Abstract 657: Fcγ Receptors Enable Human C-Reactive Protein to Exacerbate Neointima Formation in Transgenic Mice
Background: We showed that locally expressed human C-reactive protein (CRP) enhances neointimal formation following acute (ligation-induced) vascular injury in human CRP transgenic(CRPtg) mice. Activated granulocytes, macrophages and vascular smooth muscle cells (VSMCs) are major constitunents of ligation induced arterial lesions, and can influence the repair processes via several potential mechanism. Both activating IgG Fc receptors (FcγRs), FcγRI and FcγRIII, and the inhibitory receptor FcγRIIb, are expressed by leukocytes and VSMCs, and CRP bind each of these with varying affinities. Experiments was performed to determine if FcγR was required for CRP-mediated exacebation of vascular injury in the CRPtg mouse and if so, which FcγR type was involved.

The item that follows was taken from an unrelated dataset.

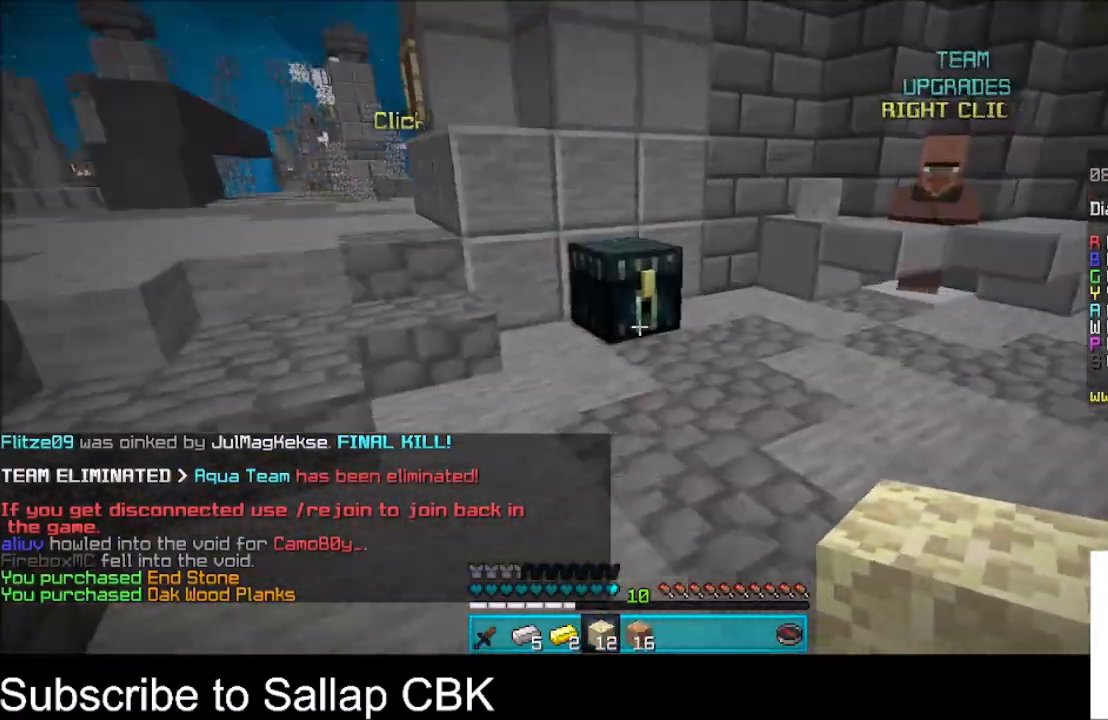
{"keys": ["w"], "mouse": [], "events": []}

Methods and Results: Neointima formation was measured in ovariectomized (OVX) CRPtg and in CRPtg lacking individual FcγRs or lacking the FcR common γ-chain, which is required for functional expression of FcγRI and FcγRIII. 28 days after right common carotid artery ligation, morphometric analysis revealed that FcRγ chain-deficient CRPtg had less nointima formation than CRPtg, whereas CRPtg lacking expression of Fcγ RIIb or FcγRIII had more pronounced neointima formation (Figure⇓).

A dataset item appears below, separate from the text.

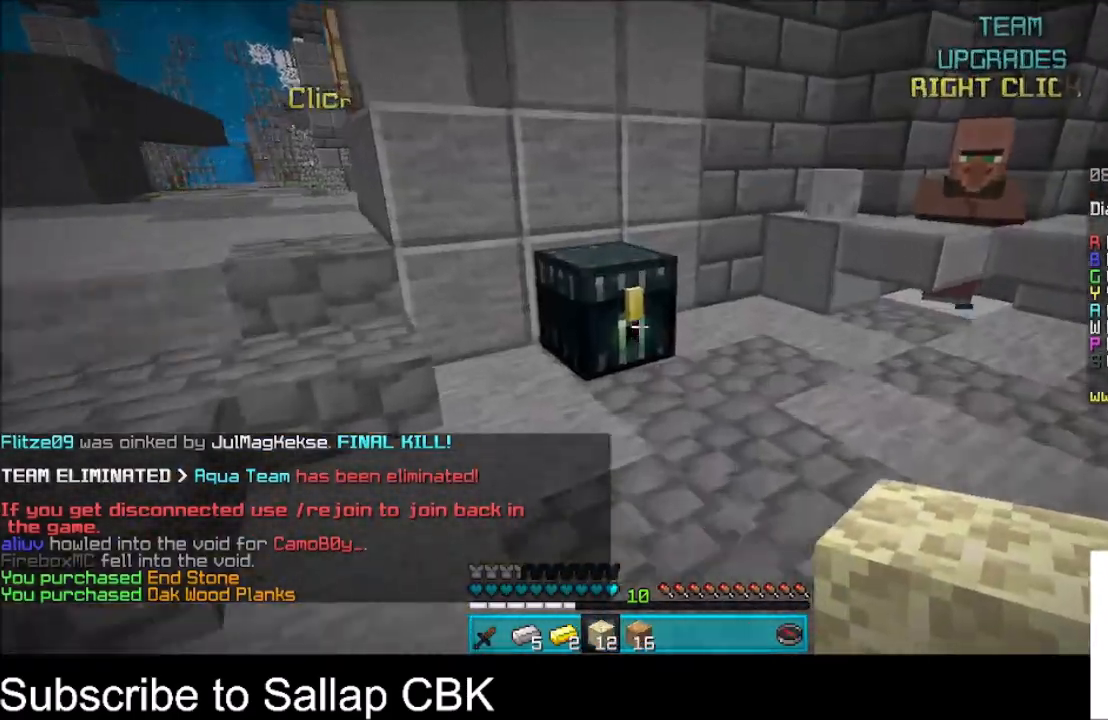
{"keys": ["w"], "mouse": [], "events": []}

Conclusion: CRP-mediated exacerbation of the vascular injury response in CRPtg mice requires the FcR common γ-chain but not the FcγR type IIb and III. We predict that FcγRI is the FcγR that promotes the deleterious action of CRP in the vessel wall. Experiments with CRPtg/FcγRI-deficient mice are ongoing. Area of neointima, media, and neointima/media ratio in mice after carotid artery ligation. Mean±SEM, (n)= Number of mice, *P<0.05 vs CRPtg.